Au pied des tours détruites, gît le corps d’un jeune homme sans identité. Sarah, policière chargée d’identifier les morts anonymes, refuse que cette vie s’efface dans l’oubli. Elle s’engage alors dans une quête obstinée pour lui rendre un nom, une histoire, une place parmi les vivants. En parallèle, Ira, policier d’élite né dans ces immeubles, voit disparaître sous les pelleteuses le quartier de son enfance et cherche à comprendre comment la ville qui l’a façonné a pu se déliter. Le lecteur circule entre les époques, porté par une narration ample et habitée. Aux promesses des débuts répond l’effervescence d’une ville devenue l’un des grands berceaux de la musique populaire américaine.

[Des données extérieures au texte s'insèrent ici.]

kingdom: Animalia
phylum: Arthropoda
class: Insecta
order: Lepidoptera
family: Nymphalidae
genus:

Puis peu à peu surgit l’autre visage de Detroit, celui d’une ville fragilisée par les fractures raciales, les inégalités sociales, les bouleversements urbains et le déclin industriel. Les quartiers se vident, les immeubles s’effondrent, et Detroit devient le miroir implacable des contradictions américaines. À travers des personnages profondément humains, Judith Perrignon compose un texte bouleversant où l’enquête rejoint la mémoire intime et l’histoire collective. La ville y est une présence vivante, blessée, obstinée. Et c’est là que le roman touche au cœur. Dans cette manière de rappeler que derrière les ruines demeurent des voix, des visages, des souvenirs, et qu’aucune ville ne meurt vraiment tant qu’il reste quelqu’un pour porter sa mémoire.